On The Collapse of Complex Societies
One of the mailing lists that I'm on had a great short essay about the disastrous decision that societies can make - and their consequences. The author is Jared Diamond, who also wrote Guns, Germs and Steel (First Slashdot book review was that book), and is still one of the most interesting books I've read in a while.
Jared Diamond was the speaker at my graduation & I've heard a few of his talks at UCLA. He pointed out that the factor that caused the collapse of both the Easter Island civilization and (probably) the Mayan civilization is now thought to be the same: Logging. Both civilizations overlogged the surrounding forest ecosystems which sustained them, resulting ultimately in a collapse of agriculture. Diamond wondered what might have been going through the mind of the Easter Islander who felled the last tree on the island. He guessed that it might just have been thoughts that would resonate today: "Hey, keeping my job is more important than preserving the environment".

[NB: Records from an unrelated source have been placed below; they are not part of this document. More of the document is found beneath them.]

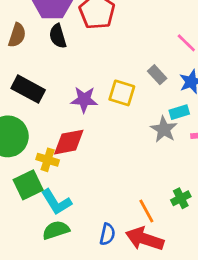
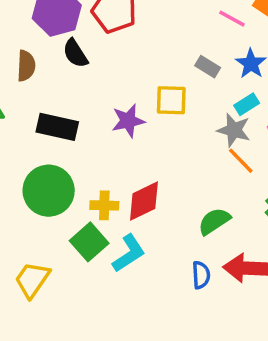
red diamond: (69, 142) -> (144, 201), moved
cyan L-shape: (56, 202) -> (129, 253), turned -76
orange line: (146, 211) -> (241, 161), moved
green semicircle: (56, 230) -> (214, 221), moved

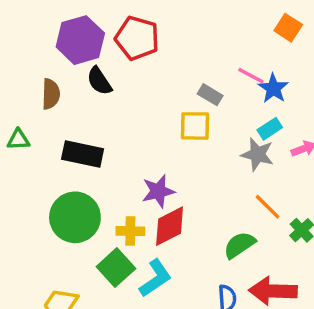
pink line: (232, 19) -> (251, 76), moved
gray rectangle: (208, 67) -> (210, 95), moved
purple star: (128, 121) -> (158, 191), moved
orange line: (241, 161) -> (268, 207), moved

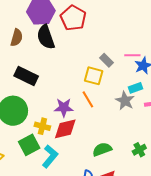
pink line: (251, 76) -> (132, 55), turned -42
black semicircle: (99, 81) -> (46, 37), size x1.4
orange line: (268, 207) -> (88, 99), moved
cyan L-shape: (155, 278) -> (50, 156), turned -30

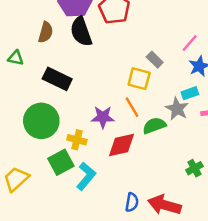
pink line: (132, 55) -> (190, 43), moved, turned -49
red diamond: (65, 129) -> (121, 145), moved
green semicircle: (102, 149) -> (154, 126), moved

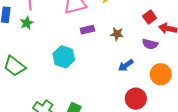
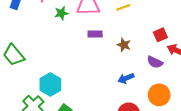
green star: (27, 23) -> (61, 13), moved
cyan hexagon: (64, 57) -> (50, 84), moved

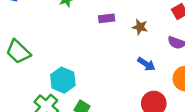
blue arrow: (126, 78) -> (146, 64), turned -119

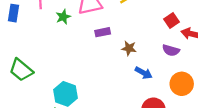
brown star: (140, 27) -> (129, 48), moved

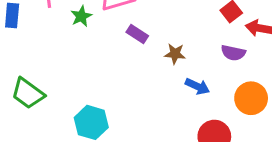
purple rectangle: (103, 32) -> (137, 34), turned 48

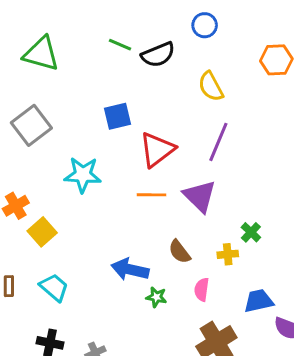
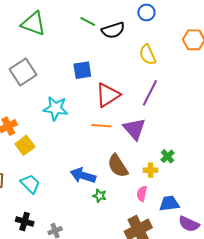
brown semicircle: (180, 252) -> (118, 166), size x1.4
pink semicircle: (202, 289) -> (142, 194), moved

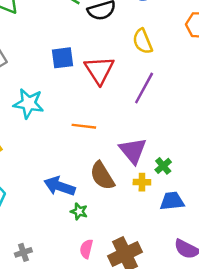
red triangle: (108, 95) -> (99, 70), moved, turned -32
purple triangle: (134, 129) -> (133, 151), moved
pink semicircle: (142, 194) -> (86, 249), moved
blue trapezoid: (169, 204) -> (172, 201), moved

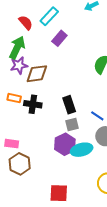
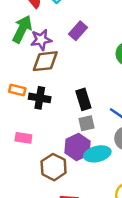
purple rectangle: (59, 38) -> (78, 31), moved
purple star: (19, 65) -> (41, 40), moved
pink rectangle: (12, 144) -> (23, 138), moved
brown hexagon: (20, 164) -> (54, 167), moved

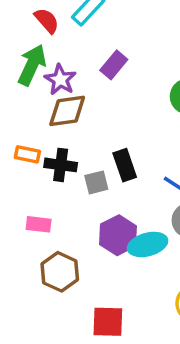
purple star: (41, 40) -> (60, 80), turned -30
gray square: (86, 123) -> (96, 182), moved
brown hexagon: (54, 167) -> (60, 272), moved

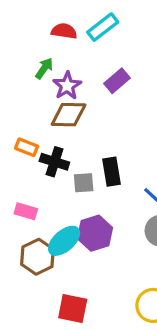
red semicircle: (47, 21) -> (64, 31), turned -50
green arrow: (32, 65) -> (44, 68), size x0.6
cyan ellipse: (148, 244) -> (64, 241), moved, turned -36

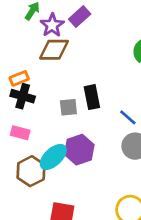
purple rectangle: (117, 81) -> (80, 17), moved
orange rectangle: (27, 147) -> (19, 78), turned -42
black cross: (54, 162) -> (23, 96), moved

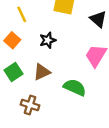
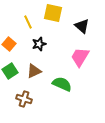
yellow line: (22, 14) -> (28, 22), moved

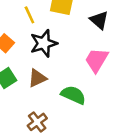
black star: (39, 44) -> (44, 43), size x1.5
brown cross: (24, 99) -> (37, 122), moved, turned 35

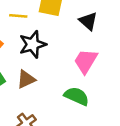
yellow line: (29, 15) -> (18, 16), turned -60
green semicircle: (73, 95) -> (77, 96), moved

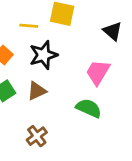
black triangle: (88, 21) -> (113, 31), moved

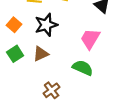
brown cross: (37, 136) -> (52, 90), moved

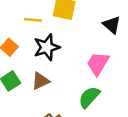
green semicircle: (83, 68) -> (89, 97), turned -72

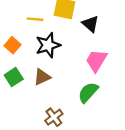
black triangle: (112, 25) -> (90, 24), moved

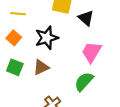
yellow line: (35, 19) -> (18, 14), moved
green square: (14, 77) -> (15, 67), turned -35

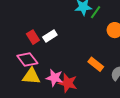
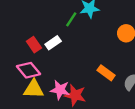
green line: (96, 12) -> (71, 19), moved

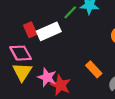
white rectangle: (53, 43) -> (49, 31), size x1.5
yellow triangle: (34, 89) -> (22, 72), turned 50

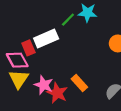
red rectangle: (30, 30) -> (28, 48), moved
orange rectangle: (94, 69) -> (79, 83), moved

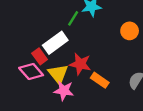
yellow triangle: (19, 79) -> (58, 74), moved
red star: (57, 93) -> (80, 64), moved

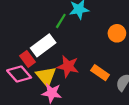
orange rectangle: (100, 80) -> (100, 73), moved

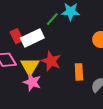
red rectangle: (28, 59) -> (17, 36), moved
orange rectangle: (100, 73) -> (79, 72), turned 42

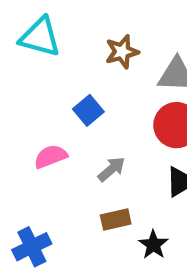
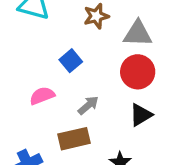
brown rectangle: (116, 219) -> (74, 139), moved, size x1.4

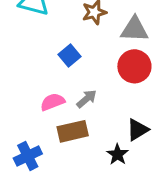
pink semicircle: (42, 96) -> (53, 102), moved
black triangle: (141, 115) -> (138, 130), moved

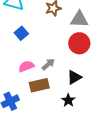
blue square: (70, 56) -> (21, 33), moved
black triangle: (138, 130) -> (74, 77), moved

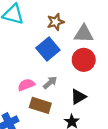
blue square: (21, 33) -> (48, 49), moved, size x1.5
brown rectangle: (39, 85) -> (40, 105), turned 30

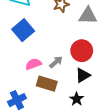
blue square: (48, 49) -> (23, 30), moved
red circle: (84, 60) -> (82, 51), moved

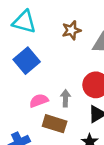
gray arrow: (56, 62) -> (65, 98), turned -48

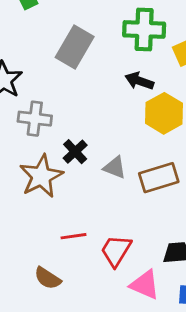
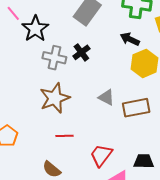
black cross: (75, 152) -> (81, 52), moved
red line: (73, 236) -> (65, 136), moved

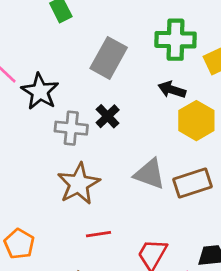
gray triangle: (106, 97) -> (150, 174), size x1.4

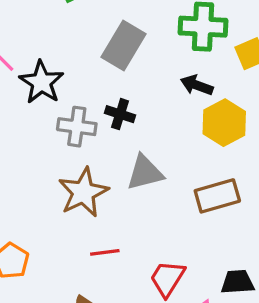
black cross: (108, 116) -> (120, 114), turned -30
gray triangle: (150, 174) -> (145, 173), moved, turned -36

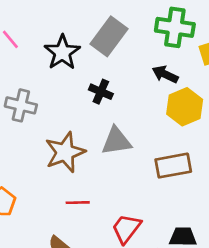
black star: (41, 82) -> (62, 52), moved
gray cross: (77, 127) -> (21, 105), moved

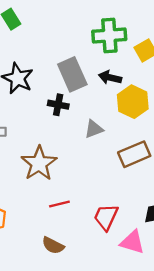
gray rectangle: (109, 36) -> (72, 74), moved, turned -48
gray triangle: (116, 141) -> (94, 129), moved, size x0.7

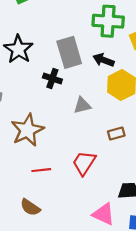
brown rectangle: (134, 154) -> (116, 134), size x0.6
red trapezoid: (106, 217) -> (84, 163), moved

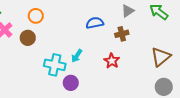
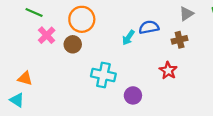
orange circle: (36, 16) -> (82, 19), size x1.5
cyan arrow: (77, 56) -> (128, 37), moved
purple circle: (71, 83) -> (133, 95), moved

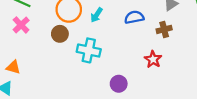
pink cross: (47, 35) -> (21, 25), moved
cyan arrow: (128, 37) -> (96, 15), moved
cyan cross: (103, 75) -> (89, 50), moved

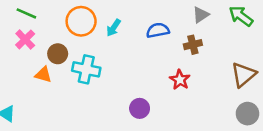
brown circle: (60, 34) -> (58, 54), moved
cyan cross: (89, 50) -> (86, 69), moved
orange triangle: (13, 67) -> (43, 75), moved

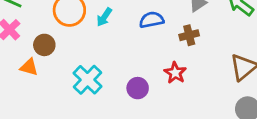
cyan cross: (86, 69) -> (87, 80), moved, turned 32
purple circle: (140, 108) -> (138, 88), moved

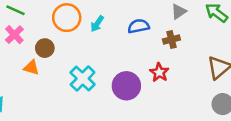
purple circle: (138, 88) -> (126, 86), size x1.5

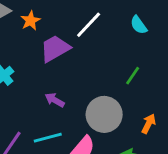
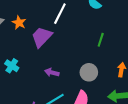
gray circle: (104, 114) -> (89, 72), size x0.7

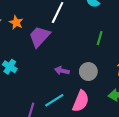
purple arrow: (52, 72) -> (62, 71), moved

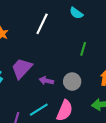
purple trapezoid: (39, 37) -> (22, 68), moved

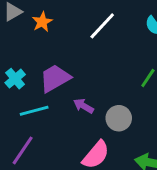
cyan line: (39, 110) -> (34, 111), moved

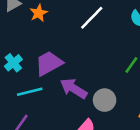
purple arrow: (84, 106) -> (74, 88), size x1.5

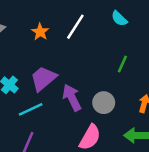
orange star: (39, 13) -> (40, 32), moved
purple arrow: (74, 88) -> (72, 98), turned 44

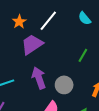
purple trapezoid: (43, 78) -> (32, 44), moved

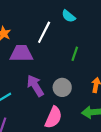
white line: (48, 21) -> (44, 32), moved
purple trapezoid: (32, 44) -> (21, 53), turned 45

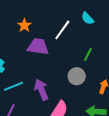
purple arrow: (35, 86) -> (41, 90), moved
gray circle: (62, 87) -> (77, 76), moved

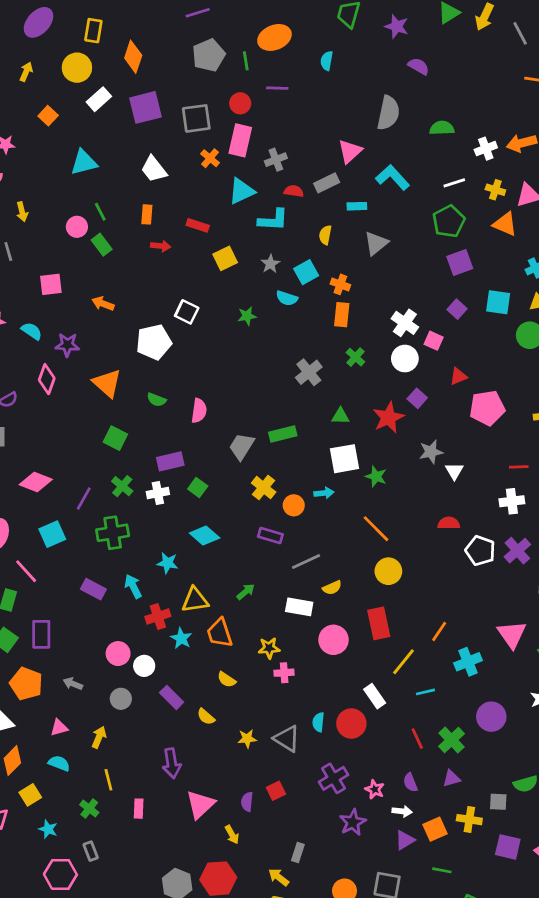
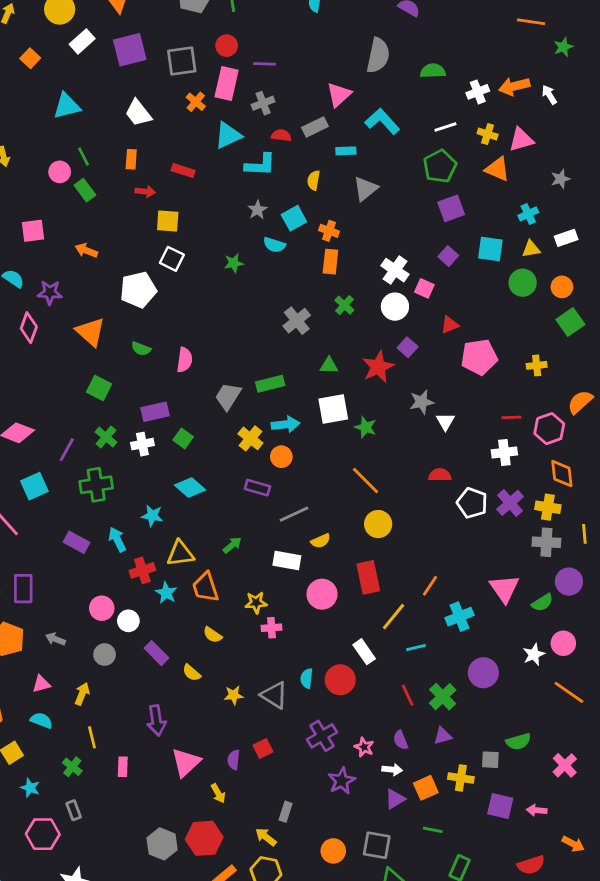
purple line: (277, 88) -> (264, 64), moved
yellow square: (225, 258) -> (168, 221), moved, turned 30
cyan arrow: (324, 493) -> (286, 424), moved, size x1.4

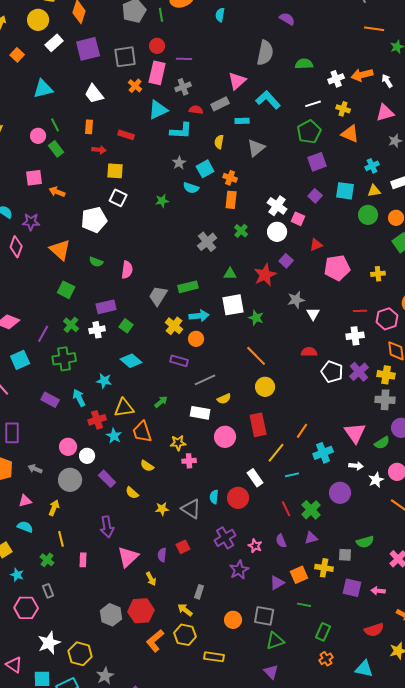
pink triangle: (521, 140) -> (385, 113), moved
pink square: (33, 231) -> (34, 178), moved
gray circle: (105, 654) -> (70, 480), size x1.5
white arrow: (392, 770) -> (356, 466), moved

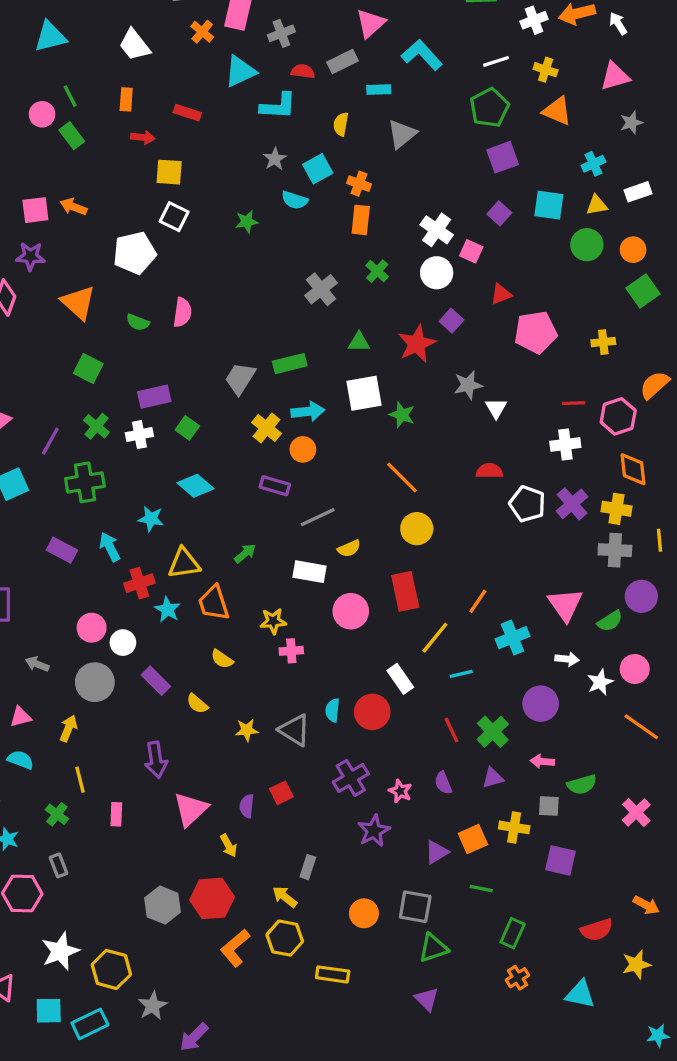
pink square: (34, 178) -> (35, 210), moved
pink semicircle: (127, 270) -> (182, 312), moved
pink arrow: (378, 591) -> (542, 761), moved

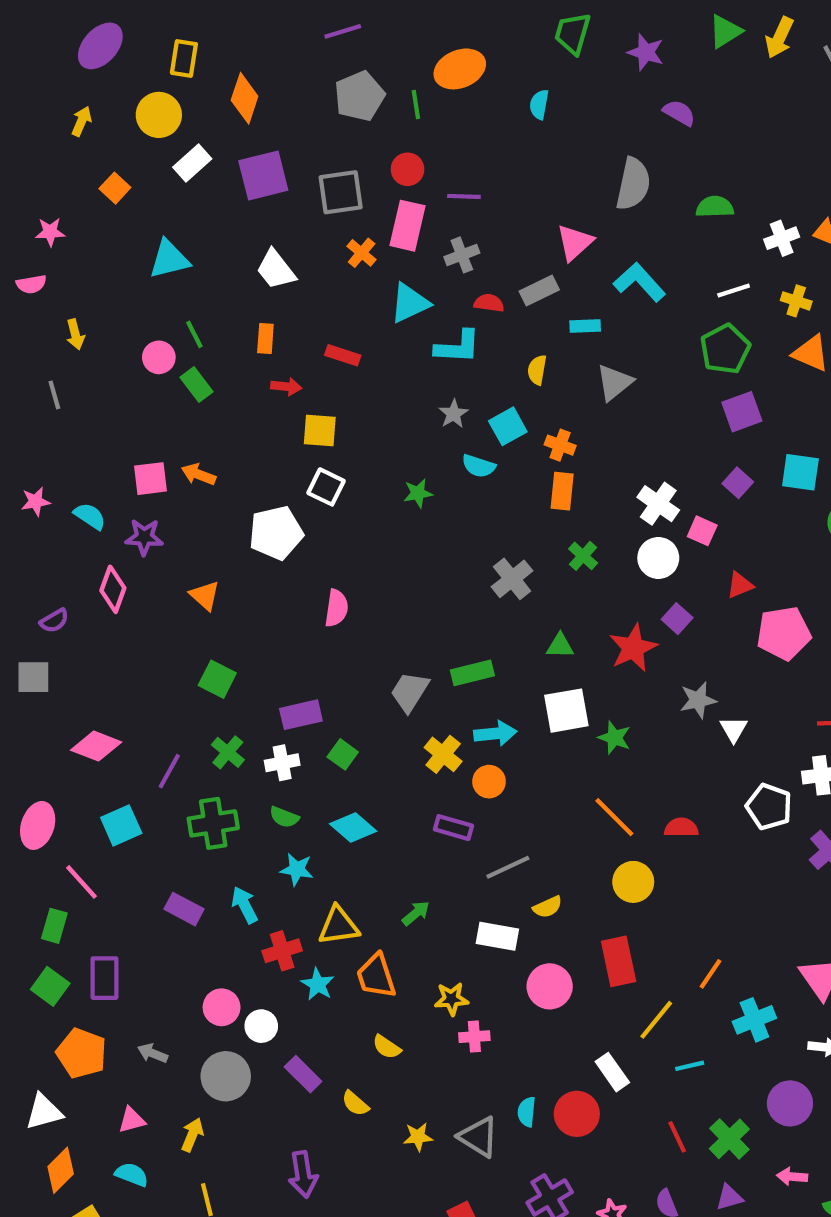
orange triangle: (78, 302) -> (205, 596), size x0.7
green semicircle: (138, 322) -> (284, 817), moved
red semicircle: (489, 471) -> (681, 828), moved
white pentagon: (527, 504) -> (769, 807), moved

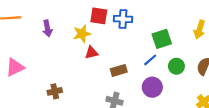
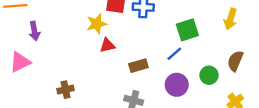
purple arrow: (47, 28) -> (34, 31), moved
green circle: (176, 66) -> (209, 75), moved

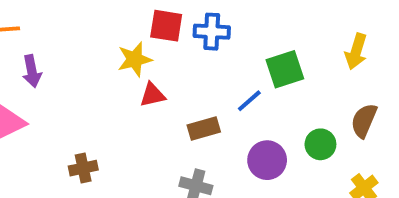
blue line: (174, 54) -> (249, 101), moved

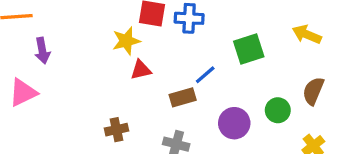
yellow arrow: (356, 51) -> (307, 34), turned 96
blue line: (249, 101) -> (205, 75), moved
brown cross: (83, 168) -> (117, 130), moved

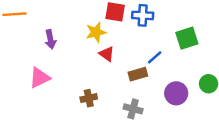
purple arrow: (42, 51) -> (50, 39), moved
red triangle: (141, 70) -> (107, 54), turned 49
pink triangle: (23, 93) -> (40, 78), moved

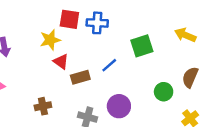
brown rectangle: (138, 74) -> (80, 77), moved
purple circle: (176, 93) -> (119, 106), moved

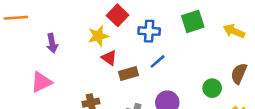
red square: (69, 19) -> (118, 15), turned 35
blue cross: (97, 23) -> (149, 31), moved
green square: (142, 46) -> (193, 21), moved

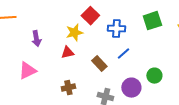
red triangle: (109, 58) -> (67, 53), moved, turned -48
brown rectangle: (129, 74) -> (99, 64), turned 63
green circle: (212, 88) -> (154, 76), moved

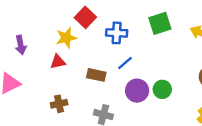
brown rectangle: (99, 64) -> (96, 75), turned -35
purple circle: (131, 88) -> (137, 91), moved

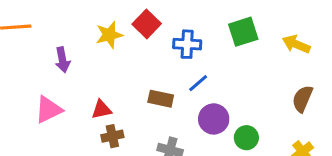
yellow star: (66, 38) -> (109, 35), moved
red triangle: (58, 62) -> (101, 110), moved
green circle: (162, 89) -> (246, 138), moved

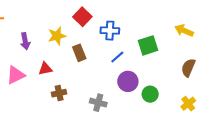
green square: (243, 32) -> (148, 45), moved
yellow star: (109, 35) -> (57, 36), moved
brown rectangle: (161, 99) -> (79, 53), moved, turned 56
red triangle: (101, 110) -> (45, 69), moved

The author complains that history isn't treated as a science, but offers nothing more than anecdotes. What he's groping for is a theory of economic externalities. But he doesn't have one.
Externalities involve unloading some of your costs onto someone else. Pollution is the classic example, as is spam. Windows bugs are another; the costs are borne by users, not Microsoft. A major social question is the extent to which externalities should be accounted for and billed back to the source. Most of the political arguments over "litigation reform" and "deregulation" involve this issue.
Classically, the problem with externalities was that accounting for them was technically difficult and expensive, more expensive than the value of tracking them. In the computer era, this is less of an issue than it used to be. Measuring and tracking things is now a cheap operation. We're seeing some of this, in the form of "road-usage fees". It's still possible for tracking to cost more than the value of the thing being tracked; long-distance phone billing costs more than long-distance call transmission, for example. There's a legitimate economic tradeoff argument.
But mostly, externality issues are resolved by power, not accounting. Understanding this gives one insight into how societies function.